Hukum adat dalam Undang-undang Darurat Nomor 1 Tahun 1951, dimuat dalam
pasal 1 dan pasal 5. Pasal 1, ditegaskan bahwa, “Kecuali pengadilan desa seluruh badan
pengadilan yang meliputi badan pengadilan gubernemenm badan pengadilan swapraja
(Zellbestuurrechtspraak) kecuali pengadilan agama jika pengadilan itu menurut hukum
yang hidup merupakan suatu bagian dari pengadilan swapraja, dan pengadilan adat
(Inheemse rechtspraak in rechsreeks bestuurd gebied) kecuali pengadilan agama jika
pengadilan itu menurut hukum yang hidup merupakan suatu bagian tersendiri dari
pengadilan adat yang telah dihapuskan”.
Pada tahun 1960 dengan Ketetapan MPRS No. II/MPRS/1960 Lampiran A
Paragraf 402, ditetapkan Hukum Adat sebagai Azas-Azas Pembinaan Hukum Nasional.
Garis garis besar politik dibidang hukum adat dalam ketetapan tersebut meliputi:
a.

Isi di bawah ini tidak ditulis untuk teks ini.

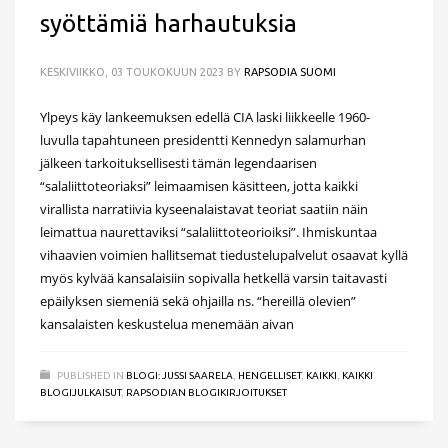
syöttämiä harhautuksia
KESKIVIIKKO, 03 TOUKOKUUN 2023
BY
RAPSODIA SUOMI
Ylpeys käy lankeemuksen edellä CIA laski liikkeelle 1960-
luvulla tapahtuneen presidentti Kennedyn salamurhan
jälkeen tarkoituksellisesti tämän legendaarisen
“salaliittoteoriaksi” leimaamisen käsitteen, jotta kaikki
virallista narratiivia kyseenalaistavat teoriat saatiin näin
leimattua naurettaviksi “salaliittoteorioiksi”. Ihmiskuntaa
vihaavien voimien hallitsemat tiedustelupalvelut osaavat kyllä
myös kylvää kansalaisiin sopivalla hetkellä varsin taitavasti
epäilyksen siemeniä sekä ohjailla ns. “hereillä olevien”
kansalaisten keskustelua menemään aivan
PUBLISHED IN
BLOGI: JUSSI SAARELA
,
HENGELLISET
,
KAIKKI
,
KAIKKI
BLOGIJULKAISUT
,
RAPSODIAN BLOGIKIRJOITUKSET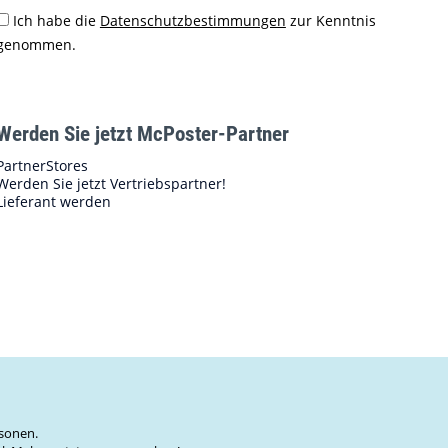
Ich habe die
Datenschutzbestimmungen
zur Kenntnis
genommen.
Werden Sie jetzt McPoster-Partner
PartnerStores
Werden Sie jetzt Vertriebspartner!
Lieferant werden
sonen.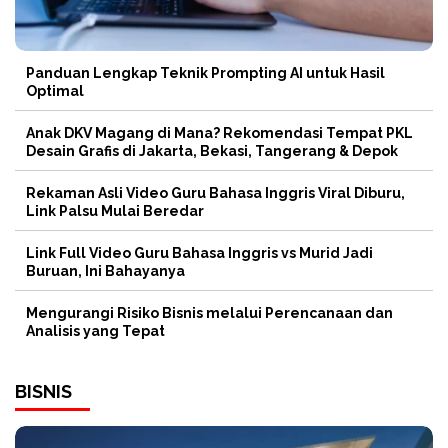
Panduan Lengkap Teknik Prompting AI untuk Hasil
Optimal
Anak DKV Magang di Mana? Rekomendasi Tempat PKL
Desain Grafis di Jakarta, Bekasi, Tangerang & Depok
Rekaman Asli Video Guru Bahasa Inggris Viral Diburu,
Link Palsu Mulai Beredar
Link Full Video Guru Bahasa Inggris vs Murid Jadi
Buruan, Ini Bahayanya
Mengurangi Risiko Bisnis melalui Perencanaan dan
Analisis yang Tepat
BISNIS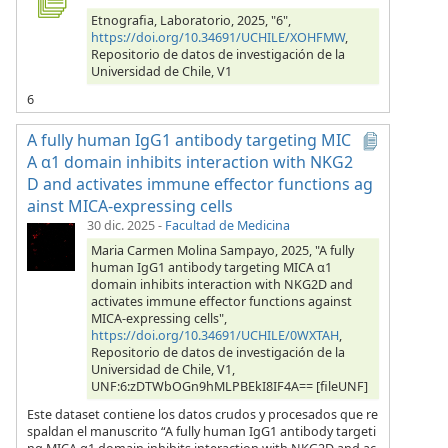
Etnografia, Laboratorio, 2025, "6",
https://doi.org/10.34691/UCHILE/XOHFMW
,
Repositorio de datos de investigación de la
Universidad de Chile, V1
6
A fully human IgG1 antibody targeting MIC
A α1 domain inhibits interaction with NKG2
D and activates immune effector functions ag
ainst MICA-expressing cells
30 dic. 2025
-
Facultad de Medicina
Maria Carmen Molina Sampayo, 2025, "A fully
human IgG1 antibody targeting MICA α1
domain inhibits interaction with NKG2D and
activates immune effector functions against
MICA-expressing cells",
https://doi.org/10.34691/UCHILE/0WXTAH
,
Repositorio de datos de investigación de la
Universidad de Chile, V1,
UNF:6:zDTWbOGn9hMLPBEkI8IF4A== [fileUNF]
Este dataset contiene los datos crudos y procesados que re
spaldan el manuscrito “A fully human IgG1 antibody targeti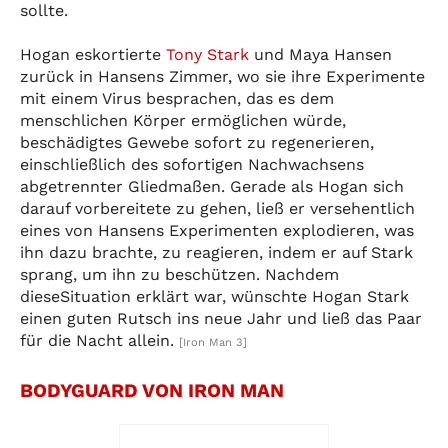
sollte.
Hogan eskortierte
Tony Stark
und Maya Hansen
zurück in Hansens Zimmer, wo sie ihre Experimente
mit einem Virus besprachen, das es dem
menschlichen Körper ermöglichen würde,
beschädigtes Gewebe sofort zu regenerieren,
einschließlich des sofortigen Nachwachsens
abgetrennter Gliedmaßen. Gerade als Hogan sich
darauf vorbereitete zu gehen, ließ er versehentlich
eines von Hansens Experimenten explodieren, was
ihn dazu brachte, zu reagieren, indem er auf Stark
sprang, um ihn zu beschützen. Nachdem
dieseSituation erklärt war, wünschte Hogan Stark
einen guten Rutsch ins neue Jahr und ließ das Paar
für die Nacht allein.
[Iron Man 3]
BODYGUARD VON IRON MAN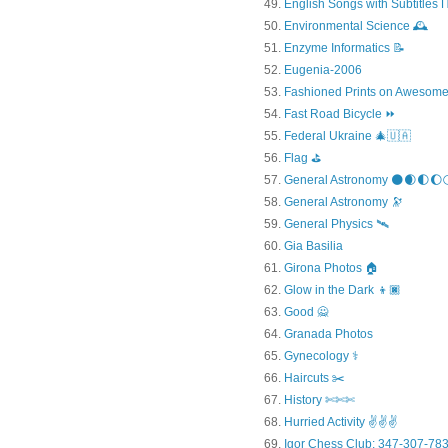
English Songs with Subtitles
Environmental Science 🕰️
Enzyme Informatics 📝
Eugenia-2006
Fashioned Prints on Awesome
Fast Road Bicycle ⏩
Federal Ukraine 🎄🇺🇦
Flag ⛳
General Astronomy 🌑🌒🌓🌔
General Astronomy 🔭
General Physics 🛰
Gia Basilia
Girona Photos 🏠
Glow in the Dark 👦🏿
Good 🙅
Granada Photos
Gynecology ⚕️
Haircuts ✂️
History ✄✄✄
Hurried Activity ✌✌✌
Igor Chess Club: 347-307-783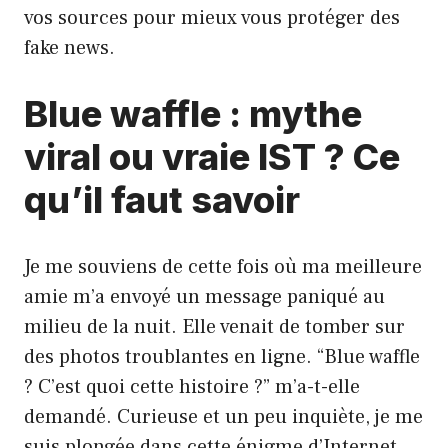
vos sources pour mieux vous protéger des
fake news.
Blue waffle : mythe
viral ou vraie IST ? Ce
qu’il faut savoir
Je me souviens de cette fois où ma meilleure
amie m’a envoyé un message paniqué au
milieu de la nuit. Elle venait de tomber sur
des photos troublantes en ligne. “Blue waffle
? C’est quoi cette histoire ?” m’a-t-elle
demandé. Curieuse et un peu inquiète, je me
suis plongée dans cette énigme d’Internet.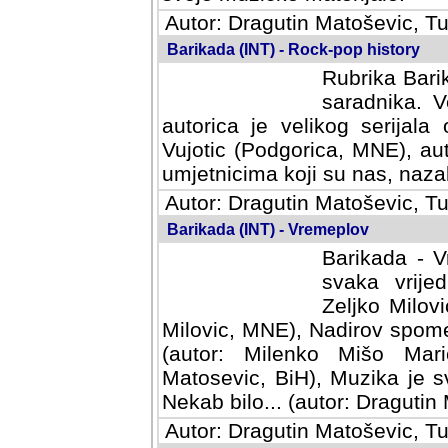
Autor: Dragutin Matoševic, Tu
Barikada (INT) - Rock-pop history
Rubrika Barik
saradnika. V
autorica je velikog serijal
Vujotic (Podgorica, MNE), aut
umjetnicima koji su nas, nazalo
Autor: Dragutin Matoševic, Tu
Barikada (INT) - Vremeplov
Barikada - V
svaka vrijedna
Milovic, MNE)
MNE), Nadirov spomenar (auto
Milenko Mišo Maric, UK), Muz
Muzika je svirala (autor: D
(autor: Dragutin Matosevic, BiH
Autor: Dragutin Matoševic, Tu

Azas-azas pembinaan hukum nasional supaya sesuai dengan haluan negara dan
berlandaskan pada hukum adat yang tidak menghambat perkembangan masyarakat
adil dan makmur.
b. Di dalam usaha kearah homginitas dalam bidang hukum supaya diperhatikan
kenyataan-kenyataan yang hidup di Indonesia.

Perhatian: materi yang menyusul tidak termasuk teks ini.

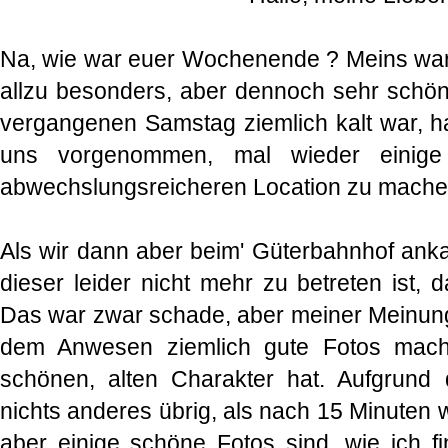
Na, wie war euer Wochenende ? Meins war 
allzu besonders, aber dennoch sehr schö
vergangenen Samstag ziemlich kalt war, 
uns vorgenommen, mal wieder einige
abwechslungsreicheren Location zu mach
Als wir dann aber beim' Güterbahnhof ank
dieser leider nicht mehr zu betreten ist, 
Das war zwar schade, aber meiner Meinun
dem Anwesen ziemlich gute Fotos mache
schönen, alten Charakter hat. Aufgrund 
nichts anderes übrig, als nach 15 Minuten w
aber einige schöne Fotos sind, wie ich f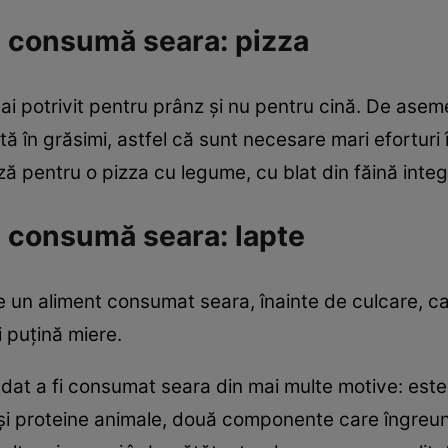
e consumă seara: pizza
i potrivit pentru prânz şi nu pentru cină. De asem
ată în grăsimi, astfel că sunt necesare mari eforturi 
ză pentru o pizza cu legume, cu blat din făină integ
 consumă seara: lapte
te un aliment consumat seara, înainte de culcare, c
 puţină miere.
ndat a fi consumat seara din mai multe motive: est
iu şi proteine animale, două componente care îngre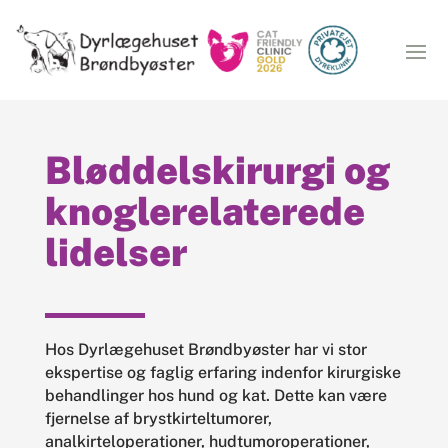
Bløddelskirurgi og
knoglerelaterede
lidelser
Hos Dyrlægehuset Brøndbyøster har vi stor
ekspertise og faglig erfaring indenfor kirurgiske
behandlinger hos hund og kat. Dette kan være
fjernelse af brystkirteltumorer,
analkirteloperationer, hudtumoroperationer,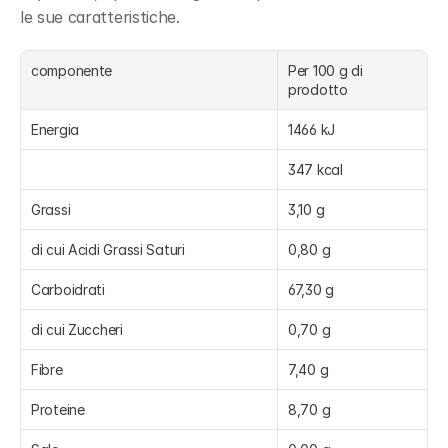
le sue caratteristiche.
componente
Per 100 g di 
prodotto
Energia
1466 kJ
347 kcal
Grassi
3,10 g
di cui Acidi Grassi Saturi
0,80 g
Carboidrati
67,30 g
di cui Zuccheri
0,70 g
Fibre
7,40 g
Proteine
8,70 g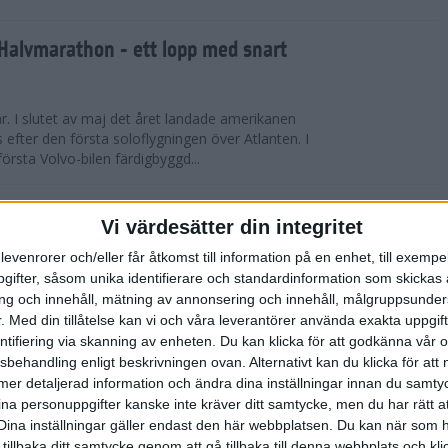
Halvmarathon - ett lopp med snart
år. I slutet av maj det året landade amerikanen
s efter den första soloflygningen över Atlanten. I
örsta Volvo-bilen färdigbyggd...
ederspris till marans skapare
Vi värdesätter din integritet
levenrorer och/eller får åtkomst till information på en enhet, till exempe
 på tisdagskvällen tilldelades Anders Olsson, som
ifter, såsom unika identifierare och standardinformation som skickas 
l att starta Stockholm Marathon startades 1979,
g och innehåll, mätning av annonsering och innehåll, målgruppsunde
rspris för motionslöpningens ut...
.
Med din tillåtelse kan vi och våra leverantörer använda exakta uppgif
entifiering via skanning av enheten. Du kan klicka för att godkänna vår
sbehandling enligt beskrivningen ovan. Alternativt kan du klicka för att
̈rberedelser och återhämtning
ll mer detaljerad information och ändra dina inställningar innan du samty
ina personuppgifter kanske inte kräver ditt samtycke, men du har rätt 
ED FLOWLIFE | Att springa under
Dina inställningar gäller endast den här webbplatsen. Du kan när som h
fantastisk utmaning som stärker både kropp och
 tillbaka ditt samtycke genom att gå tillbaka till denna webbplats och k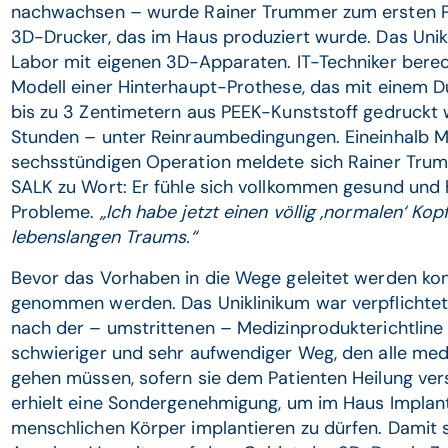
nachwachsen – wurde Rainer Trummer zum ersten P
3D-Drucker, das im Haus produziert wurde. Das Unikl
Labor mit eigenen 3D-Apparaten. IT-Techniker bere
Modell einer Hinterhaupt-Prothese, das mit einem D
bis zu 3 Zentimetern aus PEEK-Kunststoff gedruckt
Stunden – unter Reinraumbedingungen. Eineinhalb 
sechsstündigen Operation meldete sich Rainer Tru
SALK zu Wort: Er fühle sich vollkommen gesund und h
Probleme.
„Ich habe jetzt einen völlig ‚normalen‘ Kopf
lebenslangen Traums.“
Bevor das Vorhaben in die Wege geleitet werden ko
genommen werden. Das Uniklinikum war verpflichtet
nach der – umstrittenen – Medizinprodukterichtline (
schwieriger und sehr aufwendiger Weg, den alle me
gehen müssen, sofern sie dem Patienten Heilung vers
erhielt eine Sondergenehmigung, um im Haus Implant
menschlichen Körper implantieren zu dürfen. Damit 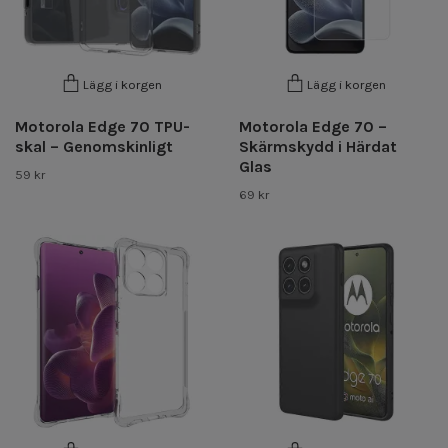
Lägg i korgen
Lägg i korgen
Motorola Edge 70 TPU-
Motorola Edge 70 –
skal – Genomskinligt
Skärmskydd i Härdat
Glas
59 kr
69 kr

c. Dalam penyempurnaan undang-undang hukum perkawinan dan hukum waris supaya
diperhatikan adanya faktor-faktor agama, adat, dan lainnya.

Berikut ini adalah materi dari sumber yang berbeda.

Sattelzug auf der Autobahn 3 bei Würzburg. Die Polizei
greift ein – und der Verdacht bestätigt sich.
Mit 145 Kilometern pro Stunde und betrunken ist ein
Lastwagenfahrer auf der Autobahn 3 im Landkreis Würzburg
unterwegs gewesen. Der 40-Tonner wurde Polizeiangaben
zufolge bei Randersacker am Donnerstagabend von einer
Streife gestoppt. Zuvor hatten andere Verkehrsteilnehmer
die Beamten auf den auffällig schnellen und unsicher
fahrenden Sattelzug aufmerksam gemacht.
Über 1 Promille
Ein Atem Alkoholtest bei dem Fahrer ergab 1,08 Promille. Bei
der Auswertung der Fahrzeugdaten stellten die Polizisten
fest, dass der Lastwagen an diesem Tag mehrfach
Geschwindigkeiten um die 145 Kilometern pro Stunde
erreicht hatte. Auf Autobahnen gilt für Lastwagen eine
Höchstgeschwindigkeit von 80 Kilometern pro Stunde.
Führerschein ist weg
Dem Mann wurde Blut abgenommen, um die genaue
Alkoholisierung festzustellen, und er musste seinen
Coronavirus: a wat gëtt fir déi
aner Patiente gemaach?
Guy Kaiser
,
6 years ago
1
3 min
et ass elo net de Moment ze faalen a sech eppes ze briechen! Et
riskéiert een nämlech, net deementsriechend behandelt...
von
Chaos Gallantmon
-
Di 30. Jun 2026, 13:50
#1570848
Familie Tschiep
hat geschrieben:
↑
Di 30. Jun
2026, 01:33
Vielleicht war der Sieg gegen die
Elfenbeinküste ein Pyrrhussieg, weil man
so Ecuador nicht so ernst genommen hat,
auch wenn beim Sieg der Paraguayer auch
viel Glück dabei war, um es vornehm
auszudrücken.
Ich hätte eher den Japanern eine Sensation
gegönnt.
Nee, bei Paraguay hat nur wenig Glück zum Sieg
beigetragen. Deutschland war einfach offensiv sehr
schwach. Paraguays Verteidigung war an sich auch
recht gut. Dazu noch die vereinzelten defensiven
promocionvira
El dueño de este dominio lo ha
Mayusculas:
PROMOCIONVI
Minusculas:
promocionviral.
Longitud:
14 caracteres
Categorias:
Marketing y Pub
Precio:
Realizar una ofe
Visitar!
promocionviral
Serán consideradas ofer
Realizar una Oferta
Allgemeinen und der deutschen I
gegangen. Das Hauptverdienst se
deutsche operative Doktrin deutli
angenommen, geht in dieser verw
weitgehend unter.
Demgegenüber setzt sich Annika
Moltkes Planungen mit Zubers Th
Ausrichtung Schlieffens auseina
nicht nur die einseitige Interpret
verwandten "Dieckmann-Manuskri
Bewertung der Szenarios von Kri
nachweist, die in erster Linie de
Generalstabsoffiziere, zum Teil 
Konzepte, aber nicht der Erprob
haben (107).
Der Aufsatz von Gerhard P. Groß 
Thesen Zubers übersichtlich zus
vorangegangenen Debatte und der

Dengan diundangkannya Tap MPRS No. II/MPRS/1960 tersebut maka kedudukan serta
peranan hukum adat dalam pembinaan hukum nasional menjadi lebih jelas dan tegas,
yaitu sepanjang tidak menghambat perkembangan masyarakat adil dan makmur yang
menjadi landasannya.
Hukum adat dalam UU Nomor 5 Tahun 1960 merupakan pengaturan yang sangat
bersentuan langsung dengan masyarakat adat. Dalam pasal 5 UU No. 5 Tahun 1960
ditegaskan: hukum agraria yang berlaku atas bumi, air dan ruang angkasa ialah hukum
adat, sepanjang tidak bertentangan dengan kepentingan nasional dan negara yang
berdasarkan persatuan bangsa, dengan sosialisme Indonesia serta dengan peraturan yang
tercantum dalam undang-undang ini dan dengan peraturan undang-undang lainnya, segala
sesuatu dengan mengindahkan unsur-unsur yang bersumber pada hukum agama. Dalam
Penjelasan Undang-undang disebutkan: Hukum adat yang disempurnakan dan disuaikan
dengan kepentingan masyarakat dalam negara modern dan dalam hubungannya dunia
internasional serta sesuai dengan sosialisme Indonesia. Ketentuan tersebut merupakan
realisasi dari Tap MPRS II/MPRS/1960 Lampiran A Paragraf 402.
Dalam hukum adat, yurisprudensi hukum, selain merupakan keputusan
pengadilan yang telah menjadi tetap dalam bidang hukum adat, juga merupakan sarana
pembinaan hukum adat, sesuai cita-cita hukum, sekaligus dari yurisprudensi dari masa ke
masa dapat dilacak perkembangan – perkembangan hukum adat, baik yang masih bersifat
lokal maupun yang telah berlaku secara nasional. Perkembangan- perkembangan hukum
adat melalui yurisprudensi akan memberikan pengetahuan tentang pergeseran dan
tumbuhnya hukum adat, melemahnya hukum adat lokal dan menguatnya hukum adat
yang kemudian menjadi bersifat dan mengikat secara nasional.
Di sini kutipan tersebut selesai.